For this event copying to end up in a consistent state (either all or no events applied), we need to ensure that these copied events never fail, and lead to the exact same outcome as the temporary content stream. We exploit the fact that all projections need to behave like pure functions with only their events as input  - so when the temporary and the live content stream have the same sequence of events, they are guaranteed to be the same (in terms of projection state) as well.

However - this only works if the base content stream (e.g. live) has not accepted any new events in the meantime. Thus, this event copying (which we call “publishing the content stream”) will only work when the base content stream has not changed in the meantime.

So what do we now do if the base content stream changed in the meantime? We rebase the content stream by re-applying its commands on  a new content stream.

I always think of the idea of “we rapidly re-so everything the user has done, based on the new state”. You might wonder why we re-execute commands, and not events? The reason is that we need to do conflict detection at this point (because the base content stream and our content stream might have mutually conflicting changes) - and we figured out that we could re-use the soft constraints checks we already have in place. Thus, we need to re-execute all commands and after every command, we need to block until the projection is up to date (so that the soft constraints check will actually return a correct result).

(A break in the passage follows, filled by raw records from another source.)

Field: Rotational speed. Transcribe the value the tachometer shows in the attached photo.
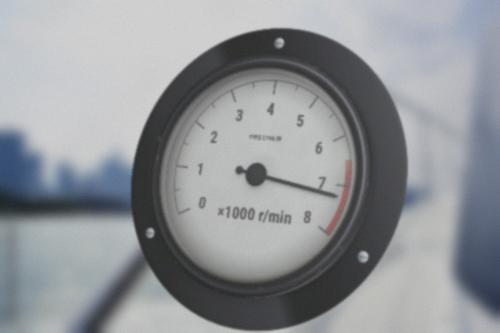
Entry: 7250 rpm
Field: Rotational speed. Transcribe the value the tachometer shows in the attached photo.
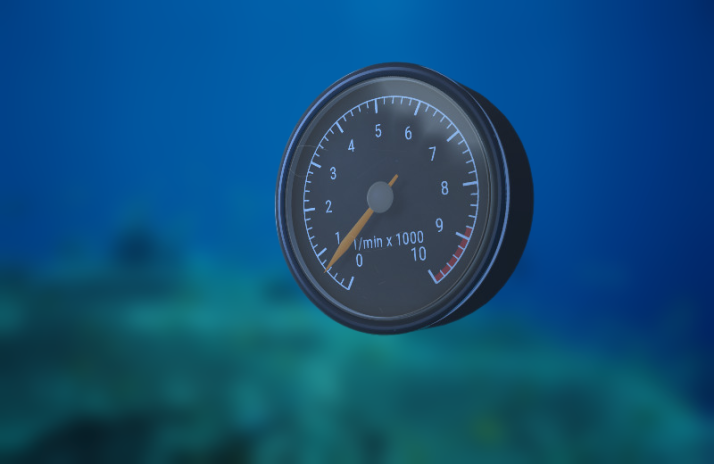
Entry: 600 rpm
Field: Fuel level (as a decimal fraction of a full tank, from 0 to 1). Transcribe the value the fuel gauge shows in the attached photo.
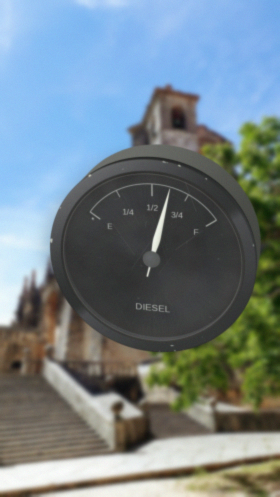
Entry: 0.625
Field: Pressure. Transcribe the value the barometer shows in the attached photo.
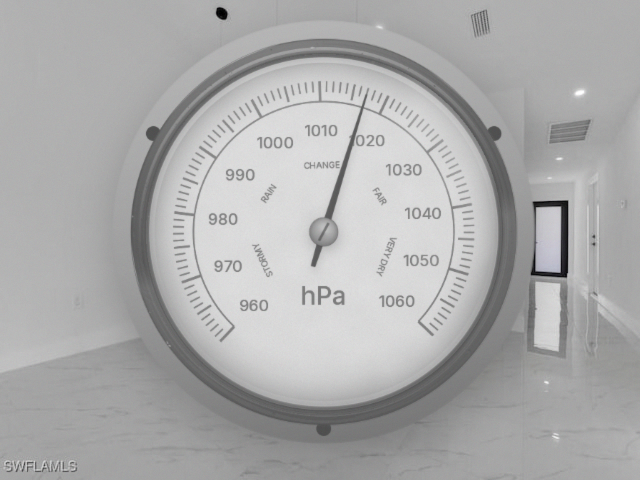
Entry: 1017 hPa
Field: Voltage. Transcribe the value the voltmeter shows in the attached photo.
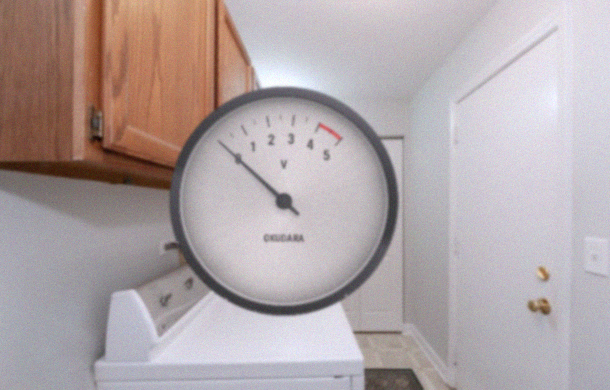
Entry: 0 V
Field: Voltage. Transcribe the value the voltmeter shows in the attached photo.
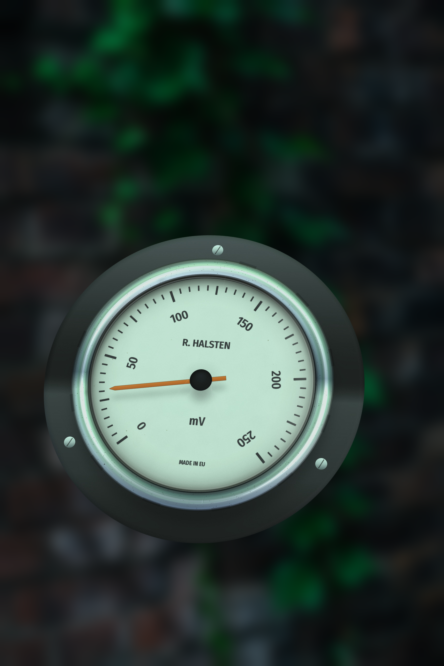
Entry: 30 mV
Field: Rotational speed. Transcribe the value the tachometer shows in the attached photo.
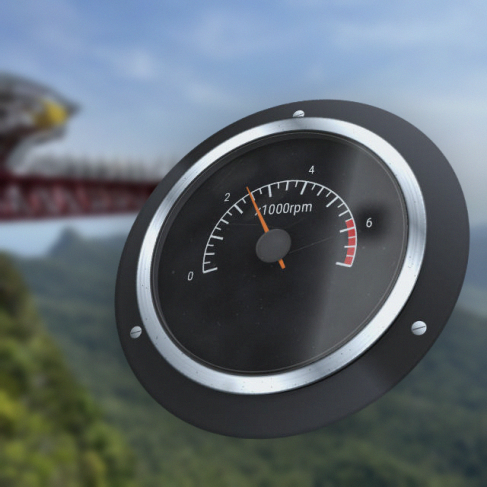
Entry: 2500 rpm
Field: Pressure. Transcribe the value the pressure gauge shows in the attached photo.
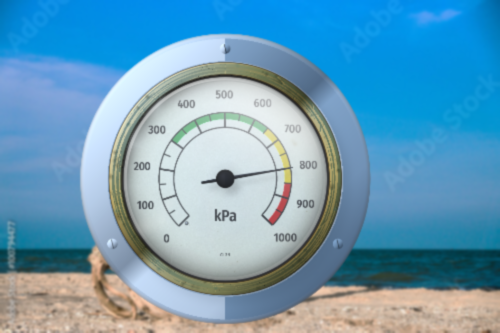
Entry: 800 kPa
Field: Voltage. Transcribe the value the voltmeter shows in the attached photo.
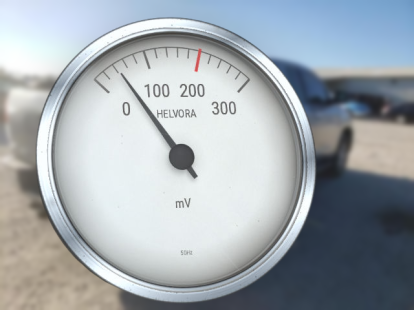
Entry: 40 mV
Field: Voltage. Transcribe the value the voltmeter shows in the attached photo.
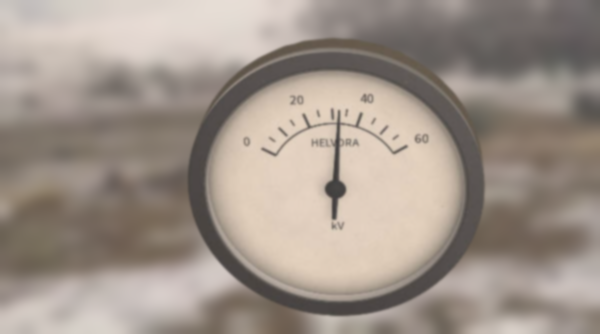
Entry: 32.5 kV
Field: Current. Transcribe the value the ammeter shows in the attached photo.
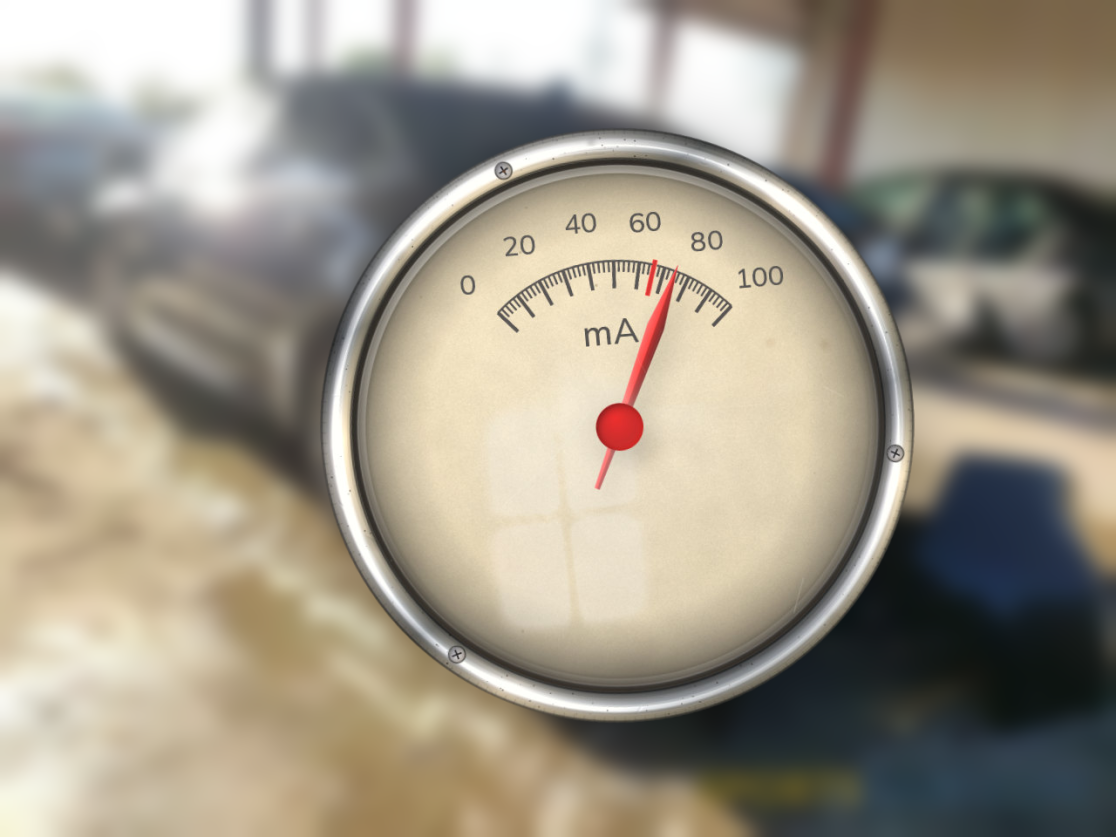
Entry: 74 mA
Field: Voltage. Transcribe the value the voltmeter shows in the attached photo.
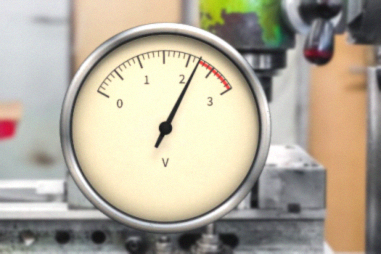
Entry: 2.2 V
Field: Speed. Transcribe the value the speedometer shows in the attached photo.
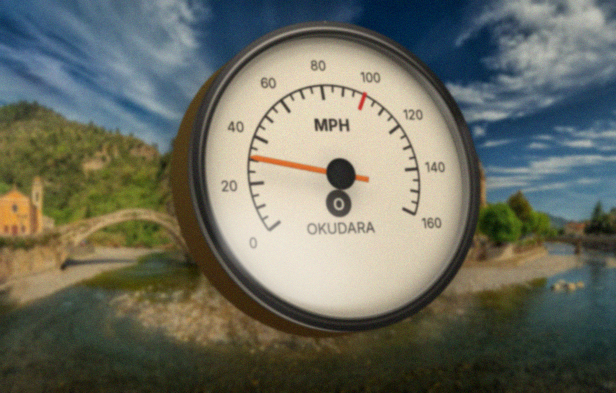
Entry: 30 mph
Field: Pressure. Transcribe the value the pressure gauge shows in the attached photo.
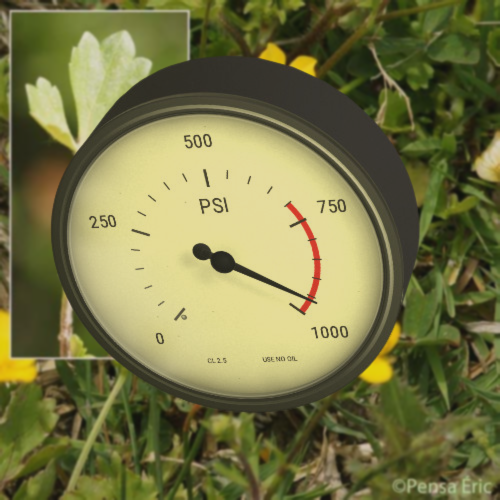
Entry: 950 psi
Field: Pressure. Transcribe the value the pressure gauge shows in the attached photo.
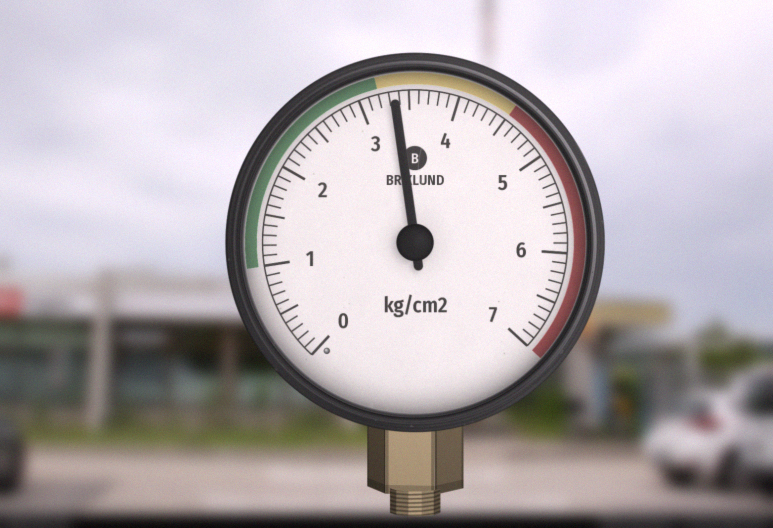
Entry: 3.35 kg/cm²
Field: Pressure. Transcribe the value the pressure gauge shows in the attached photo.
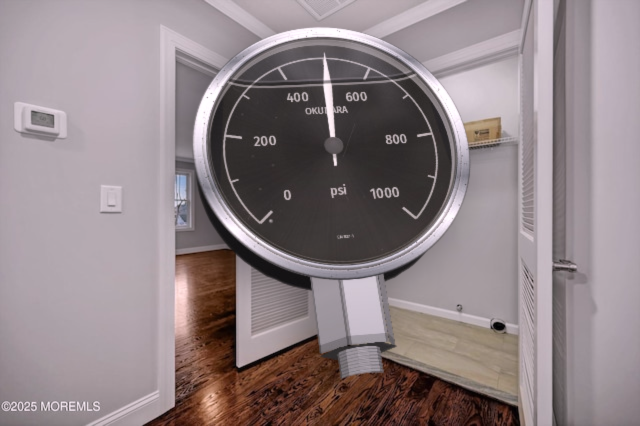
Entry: 500 psi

This idea basically gives us lots of conflict detection almost for free, without having to think through many of the interaction cases explicitly.

Conflict Resolution

if a conflict happens, we do not have a good strategy implemented on how to solve it yet - though there are some ideas floating around.

#Partial Publishing

Based on the above idea, we can also partially publish a content stream, when we want to publish only a single page for instance. To implement this, we fork a new content stream, then only try to apply the commands relevant to this page; then we fork again based on the new Content stream; and then we try to apply the remaining commands.

This way, all commands related to the content we want to publish come first, and then the remaining commands appear.

When this is all successful, we can directly publish the first content stream (containing the events for the selected nodes).